California lawmakers have voted to reduce the size of the state's deficit

Adam Beam
Thursday 11 April 2024 19:37 BST

California lawmakers don't know for sure how big their budget deficit is, but on Thursday they decided it's big enough to go ahead and reduce spending by about $17 billion.

The vote represents a preemptive strike from Democratic Gov. Gavin Newsom, who is trying to get ahead of a stubborn shortfall that has been increasing every month and will likely extend into next year and beyond — when the second-term governor could be eyeing a campaign for the White House.

In his first term in office, Newsom enjoyed a series of historic surpluses and oversaw a vast expansion of government services. But that growth ended last year, when the state had a shortfall of nearly $32 billion.

Things got worse in January when Newsom announced another deficit of $38 billion. The nonpartisan Legislative Analyst's Office said the shortfall was actually $58 billion because they said Newsom should have included some reductions in public education spending. Then in February the LAO updated its deficit estimate to $73 billion after state revenues continued to come in below projections.
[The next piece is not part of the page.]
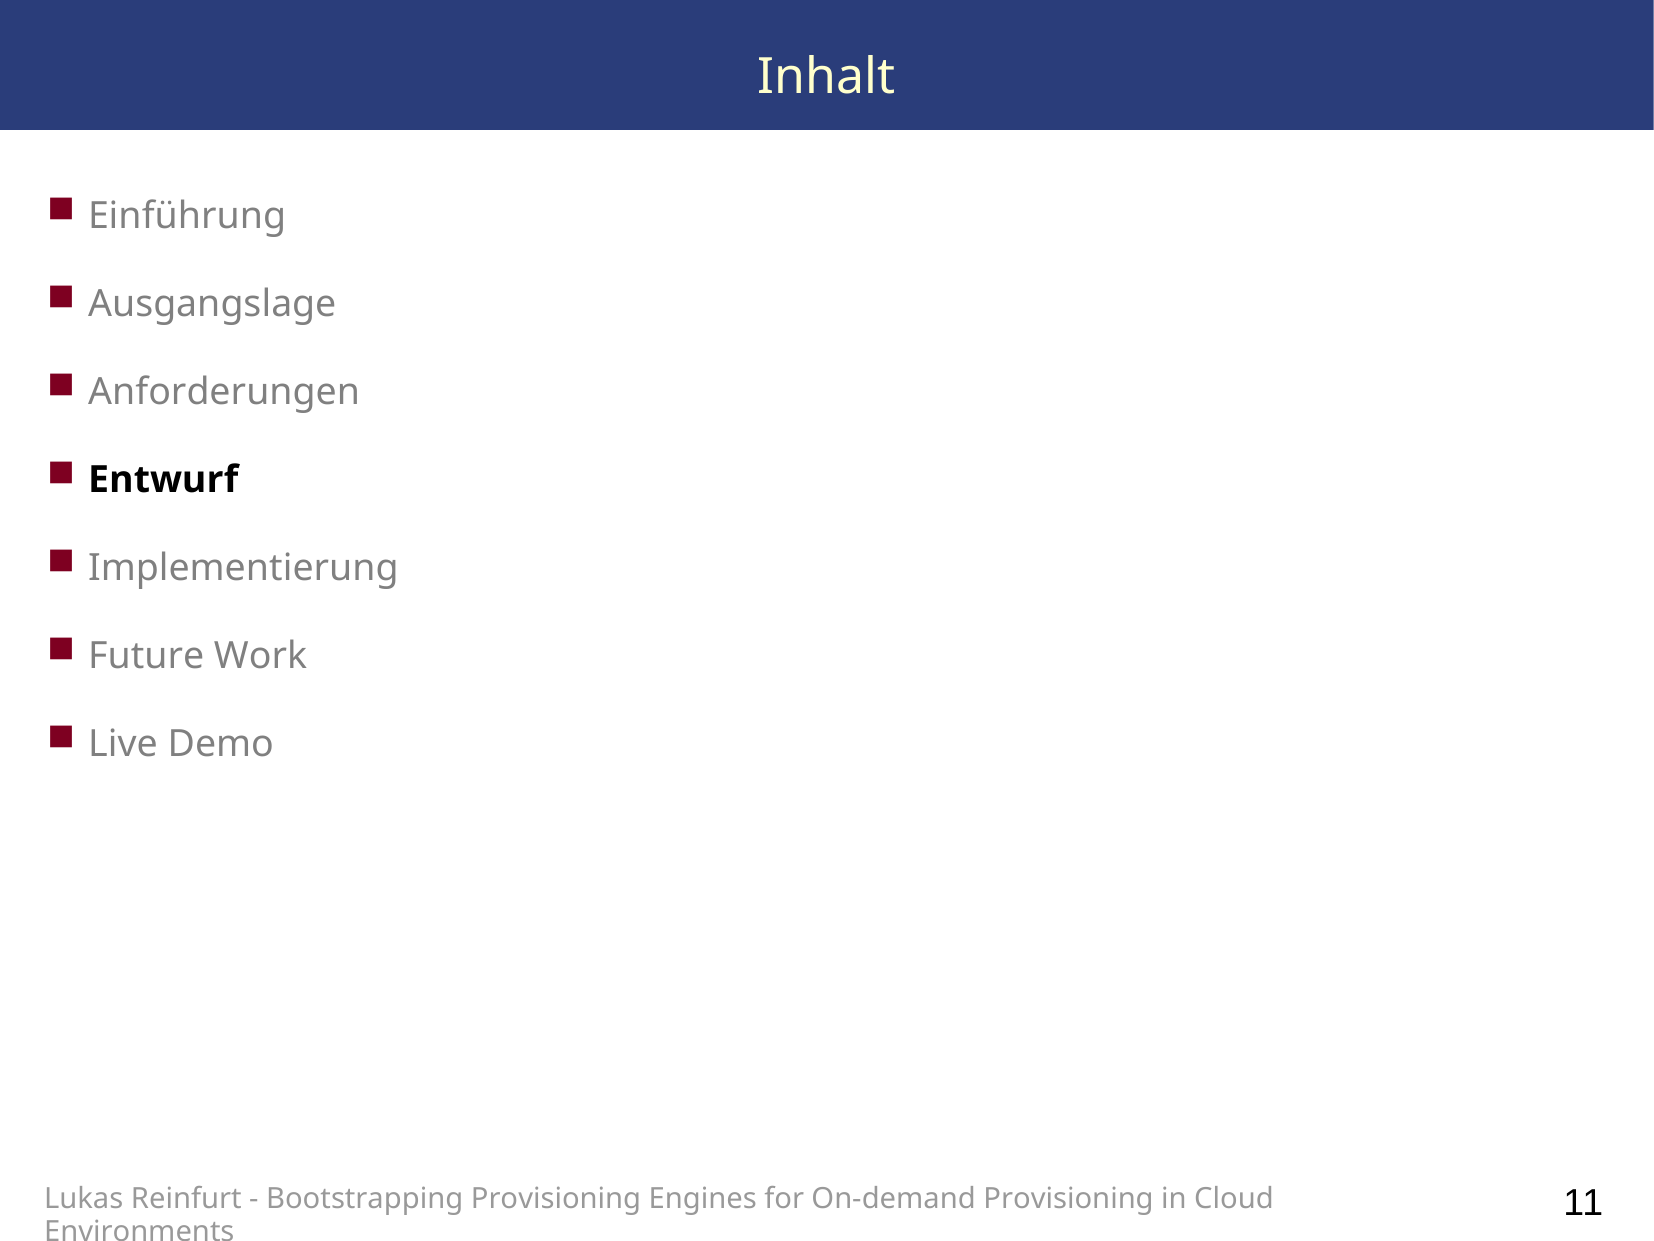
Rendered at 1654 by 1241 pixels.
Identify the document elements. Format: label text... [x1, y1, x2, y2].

text_box Einführung Ausgangslage Anforderungen Entwurf Implementierung Future Work Live Demo [47, 177, 1607, 1146]
title Inhalt [23, 23, 1630, 119]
Since then, Newsom and his Democratic allies in the state Legislature have been doing everything they can to make that deficit smaller. Last month, they raised a tax on the companies that manage the state's Medicaid program to bring in an extra $1.5 billion.

There were no headline-grabbing cuts in the reductions lawmakers approved on Thursday. Despite California's recent budget woes, the Democrats in charge have refused to raise income taxes or impose steep cuts to the most expensive programs, including health care and public education.

Instead, most of the savings comes from either cancelling or delaying spending that was approved in previous years but hasn’t yet been spent. It also relies on a number of accounting tricks to make the shortfall appear smaller, including shifting paychecks for state workers by one day from June 30 to July 1 so the state can count $1.6 billion in salaries for the next fiscal year.

By doing this, Democrats are betting California's budget problems are only temporary. The state is known for wild swings in revenue, especially given its overreliance on wealthy taxpayers who make most of their money from the stock market.

“We're trying to make thoughtful choices here," said Jesse Gabriel, a Democrat and chair of the Assembly Budget Committee. “At the same time, from my perspective one of the worst outcomes here would be to make a cut to a critical program that serves our most vulnerable folks and to later realize that you didn't need to make that cut.”

Republicans have long complained about Democrats' approach to the budget deficits, arguing lawmakers should make structural changes to the state's spending to better align with the reality of the state's revenues. On Thursday, Republican Assemblymember Vince Fong declared it “only pushes this crisis into the future.”

Still, Democrats have been saying for months they will likely be forced to make “tough decisions” on the budget later this year. The LAO has projected a deficit of $30 billion next year, which would be the third consecutive year of a multibillion-dollar shortfall.

“We're not going to solve this problem anymore by just stopping one-time spending,” Democratic Assemblymember Cottie Petrie-Norris said.